### Article
-.-.-

The New Mission: Impossible Has Some of the Craziest Aerial Stunts Ever Filmed

Do not fly this at home.

Tom Cruise dives from a C-17 Globemaster 25,000 feet over Abu Dhabi, March 2018. (Paramount Pictures/Skydance)
airspacemag.com

Thirty-two years after Top Gun propelled a 23-year-old Tom Cruise to the top of Hollywood’s A-list, the actor/producer/stuntman is still wowing audiences in the air. The difference is that now he’s really the one handling the flying, whether he’s performing a high altitude, low-opening parachute jump from a Globemaster C-17 25,000 feet over the United Arab Emirates, or piloting an Airbus H125 while also serving as camera operator and, you know, actor in a harrowing helicopter chase through the canyons of New Zealand's South Island.

Mission: Impossible—Fallout, which opened last weekend to the biggest grosses of the 22-year-old movie franchise's history, extends the films’ habit of presenting more outlandish and dangerous stunts with each entry. The productions take pains to shoot them in a way that lets audiences see it’s really the middle-aged star (and producer) performing these feats on location, rather than on a soundstage. The authenticity of these exercises in death-cheating has of course become a major marketing hook for the movies.

Tom Cruise (in front) flew an Airbus H125 through a ravine for the finale of his sixth impossible "Mission." Mark Wolff, a veteran of many film productions, flew the Airbus BK17 that pursues him. This dogfight among helicopters was filmed in Queenstown, New Zealand. (Paramount Pictures/Skydance)

Naturally, Cruise and his collaborators are working in a controlled environment to capture a physical event that has been meticulously planned and rehearsed to minimize risk. But they can’t eliminate all jeopardy, and that gives these sequences a visceral charge that has largely gone out of action films as computer generated-imagery has become ubiquitous. Cruise broke his ankle filming a chase scene in London last fall, requiring a two-month pause in the production. (The shot where he injures himself leaping from one rooftop to another, pulls himself up and hops out of frame on his uninjured foot is in the movie, naturally. Why waste it?)

A mishap during one of the movie’s three major aerial stunts would almost certainly have resulted in something more severe than a busted ankle. Long before Fallout began shooting in March 2017, Cruise, who’s been a licensed pilot since 1994, spent three months in Texas training to fly a helicopter with Airbus chief pilot Tim McAdams.

In June 2017, the production moved to Queensland, New Zealand (standing in for Kashmir) to film its two big helicopter stunts. The first involved Cruise climbing up a rope suspended from an Airbus flying at 2,000 feet until he reached the landing skids, then intentionally slipping 40 feet down and hitting a cargo net being carried by the chopper. Cruise claimed the stunt was more difficult than the one he completed for the prior Mission: Impossible film, clinging to the side of an Airbus A400 in flight.

-.-.-

### Directions
1. According to the article on the aerial stunts in Mission: Impossible—Fallout, how long did Cruise spend in Texas training to fly a helicopter with Tim McAdams?
2. Reproduce everything in the article on the aerial stunts in Mission: Impossible—Fallout from "The New Mission: Impossible" down to "Zealand's South Island.".
The records that come next have no connection to the article on the aerial stunts in Mission: Impossible—Fallout.

-.-.-

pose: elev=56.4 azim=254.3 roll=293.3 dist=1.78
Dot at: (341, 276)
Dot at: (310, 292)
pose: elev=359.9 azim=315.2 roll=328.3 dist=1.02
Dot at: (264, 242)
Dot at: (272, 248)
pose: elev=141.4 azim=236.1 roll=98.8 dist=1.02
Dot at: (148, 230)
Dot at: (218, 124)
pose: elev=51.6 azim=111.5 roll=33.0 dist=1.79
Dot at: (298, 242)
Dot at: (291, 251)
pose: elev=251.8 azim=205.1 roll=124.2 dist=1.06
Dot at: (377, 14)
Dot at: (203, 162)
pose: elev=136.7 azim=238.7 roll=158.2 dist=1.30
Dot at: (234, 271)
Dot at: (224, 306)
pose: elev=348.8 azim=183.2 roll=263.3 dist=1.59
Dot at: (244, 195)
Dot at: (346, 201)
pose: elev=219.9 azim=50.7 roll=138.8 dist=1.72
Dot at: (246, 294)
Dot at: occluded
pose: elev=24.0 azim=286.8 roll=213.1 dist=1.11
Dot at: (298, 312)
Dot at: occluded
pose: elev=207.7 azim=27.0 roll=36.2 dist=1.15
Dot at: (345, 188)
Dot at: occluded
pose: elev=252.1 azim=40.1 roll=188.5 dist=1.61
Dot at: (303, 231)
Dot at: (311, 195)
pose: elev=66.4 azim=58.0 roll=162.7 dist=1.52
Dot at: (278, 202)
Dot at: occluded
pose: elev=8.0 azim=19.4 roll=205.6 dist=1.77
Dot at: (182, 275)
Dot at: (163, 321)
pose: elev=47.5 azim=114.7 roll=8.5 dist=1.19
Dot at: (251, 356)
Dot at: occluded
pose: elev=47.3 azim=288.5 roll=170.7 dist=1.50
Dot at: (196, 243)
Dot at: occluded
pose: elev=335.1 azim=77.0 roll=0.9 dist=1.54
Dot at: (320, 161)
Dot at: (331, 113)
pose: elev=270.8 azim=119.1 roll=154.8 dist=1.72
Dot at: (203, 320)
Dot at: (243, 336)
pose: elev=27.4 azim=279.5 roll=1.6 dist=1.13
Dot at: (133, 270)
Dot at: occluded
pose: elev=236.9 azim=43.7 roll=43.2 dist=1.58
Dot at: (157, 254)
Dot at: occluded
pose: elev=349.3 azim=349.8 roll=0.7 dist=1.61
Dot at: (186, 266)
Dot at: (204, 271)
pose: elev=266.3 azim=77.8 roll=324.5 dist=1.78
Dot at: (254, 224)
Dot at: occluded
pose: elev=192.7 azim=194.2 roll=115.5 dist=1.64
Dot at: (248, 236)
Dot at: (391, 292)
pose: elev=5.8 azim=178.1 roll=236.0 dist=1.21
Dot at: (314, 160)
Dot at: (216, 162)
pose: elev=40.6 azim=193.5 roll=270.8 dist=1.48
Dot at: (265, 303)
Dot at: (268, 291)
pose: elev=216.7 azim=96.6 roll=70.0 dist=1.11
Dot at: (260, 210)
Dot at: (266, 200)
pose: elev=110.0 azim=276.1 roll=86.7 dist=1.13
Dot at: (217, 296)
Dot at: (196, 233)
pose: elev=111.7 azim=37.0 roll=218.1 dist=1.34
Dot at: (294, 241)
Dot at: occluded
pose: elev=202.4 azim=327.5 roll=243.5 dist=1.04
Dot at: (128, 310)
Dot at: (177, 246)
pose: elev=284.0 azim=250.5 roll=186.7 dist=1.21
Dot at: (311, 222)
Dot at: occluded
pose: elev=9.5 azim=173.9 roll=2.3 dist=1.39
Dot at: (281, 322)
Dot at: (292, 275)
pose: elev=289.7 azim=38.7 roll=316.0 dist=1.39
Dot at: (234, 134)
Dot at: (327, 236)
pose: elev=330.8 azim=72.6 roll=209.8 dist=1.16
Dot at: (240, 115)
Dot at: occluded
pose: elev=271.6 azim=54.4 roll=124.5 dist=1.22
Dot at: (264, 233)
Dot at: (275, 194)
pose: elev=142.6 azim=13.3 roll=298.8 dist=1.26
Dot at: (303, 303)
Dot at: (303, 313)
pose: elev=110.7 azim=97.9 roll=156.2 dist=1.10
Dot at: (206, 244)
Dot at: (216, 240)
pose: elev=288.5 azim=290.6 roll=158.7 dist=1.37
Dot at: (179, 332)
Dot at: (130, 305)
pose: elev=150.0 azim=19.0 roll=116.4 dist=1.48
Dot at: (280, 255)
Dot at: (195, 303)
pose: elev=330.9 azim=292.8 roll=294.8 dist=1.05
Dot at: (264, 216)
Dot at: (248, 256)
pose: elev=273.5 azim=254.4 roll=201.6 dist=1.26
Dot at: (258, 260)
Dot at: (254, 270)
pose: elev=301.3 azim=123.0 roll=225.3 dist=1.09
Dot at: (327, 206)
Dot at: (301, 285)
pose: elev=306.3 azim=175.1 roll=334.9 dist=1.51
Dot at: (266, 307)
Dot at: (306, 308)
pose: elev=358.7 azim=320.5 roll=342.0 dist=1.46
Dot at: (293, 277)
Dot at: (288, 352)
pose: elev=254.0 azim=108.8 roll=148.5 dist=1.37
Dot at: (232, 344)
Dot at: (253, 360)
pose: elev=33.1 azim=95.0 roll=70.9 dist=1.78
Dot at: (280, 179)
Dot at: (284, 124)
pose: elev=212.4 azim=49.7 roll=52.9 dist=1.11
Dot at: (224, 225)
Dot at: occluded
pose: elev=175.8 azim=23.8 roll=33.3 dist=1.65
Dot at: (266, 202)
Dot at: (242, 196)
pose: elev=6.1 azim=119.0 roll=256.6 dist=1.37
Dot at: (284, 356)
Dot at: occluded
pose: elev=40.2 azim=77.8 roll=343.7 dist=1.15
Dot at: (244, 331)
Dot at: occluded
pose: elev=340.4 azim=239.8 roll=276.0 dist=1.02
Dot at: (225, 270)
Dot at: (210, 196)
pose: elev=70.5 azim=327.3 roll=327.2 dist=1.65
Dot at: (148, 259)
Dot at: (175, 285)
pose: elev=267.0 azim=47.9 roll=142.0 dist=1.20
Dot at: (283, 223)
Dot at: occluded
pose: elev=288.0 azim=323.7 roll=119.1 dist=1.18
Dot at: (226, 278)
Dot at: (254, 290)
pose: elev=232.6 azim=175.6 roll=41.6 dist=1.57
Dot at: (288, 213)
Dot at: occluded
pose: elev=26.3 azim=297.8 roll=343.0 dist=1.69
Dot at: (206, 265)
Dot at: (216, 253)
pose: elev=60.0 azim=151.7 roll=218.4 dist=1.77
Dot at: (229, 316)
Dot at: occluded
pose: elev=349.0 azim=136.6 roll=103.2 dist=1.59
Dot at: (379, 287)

-.-.-

### Answers for the tasks
1. Three months.

2.
The New Mission: Impossible Has Some of the Craziest Aerial Stunts Ever Filmed

Do not fly this at home.

Tom Cruise dives from a C-17 Globemaster 25,000 feet over Abu Dhabi, March 2018. (Paramount Pictures/Skydance)
airspacemag.com

Thirty-two years after Top Gun propelled a 23-year-old Tom Cruise to the top of Hollywood’s A-list, the actor/producer/stuntman is still wowing audiences in the air. The difference is that now he’s really the one handling the flying, whether he’s performing a high altitude, low-opening parachute jump from a Globemaster C-17 25,000 feet over the United Arab Emirates, or piloting an Airbus H125 while also serving as camera operator and, you know, actor in a harrowing helicopter chase through the canyons of New Zealand's South Island.